Let $f\in C([a.b])$. fix $0<\alpha<1$ and define:
$$ A=\{x\in[a,b]\mid|f(x)|>1\}\,,\, B=\{x\in[a,b]\mid\alpha\leq|f(x)|<1\}\,,\, C=\{x\in[a,b]\mid|f(x)|<\alpha\} $$
Then: $$ \int_{a}^{b}|f|^{p_{1}}=\int_{A}|f|^{p_{1}}+\int_{B}|f|^{p_{1}}+\int_{C}|f|^{p_{1}} $$
$$ \leq\int_{A}|f|^{p_{2}}+\int_{B}1+\int_{C}\alpha^{p_{1}} $$
$$ \leq||f||_{p_{2}}^{p_{2}}+\mu(B)+(b-a)\alpha^{p_{1}} $$
[those $3$ line are denoted as $(1)$]
[I don't think that the next line follows from what's done already] $$ ||f||_{p_{1}}^{p_{1}}\geq\int_{B}|f|^{p_{2}}\geq\alpha^{p_{2}}\mu(B) $$
[denote the above as $(\star)$]
$$ \implies\mu(B)\leq\frac{||f||_{p_{2}}^{p_{2}}}{\alpha^{p_{2}}} $$
set this in $(1)$ and get $$ ||f||_{p_{1}}^{p_{1}}\leq||f||_{p_{2}}^{p_{2}}+\frac{||f||_{p_{2}}^{p_{2}}}{\alpha^{p_{2}}}+(b-a)\alpha^{p_{1}} $$
Set $$ \alpha=||f||_{p_{2}}^{\frac{1}{2}} $$
$$ \implies||f||_{p_{2}}^{p_{2}}+||f||_{p_{2}}^{\frac{p_{2}}{2}}+(b-a)\alpha^{p_{1}} $$
And we see the required continuity.
My question are:
How did we get the first inequality in $(\star)$ ?
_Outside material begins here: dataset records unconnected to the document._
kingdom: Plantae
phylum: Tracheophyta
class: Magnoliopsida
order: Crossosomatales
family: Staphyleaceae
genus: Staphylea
Why can we set $\alpha=||f||_{p_{2}}^{\frac{1}{2}}$ ? i.e why $0<\alpha<1$ ?
Why what we want to prove follows from the continuity mentioned, and how did it follow from the last line ?
Why did we star with $f\in C([a,b])$ ? I thought the elements of $L^{p}$ just have integrability constraints on them, not continuity constraints (I guess that this relates to the last question)
Doesn't the last line just say that $\int|f|^{p_{1}}<\infty$ and that's what we want to prove ?
P.S I realize those are more questions here then a usual post, I will give $150$ point bounty to the accepted answer.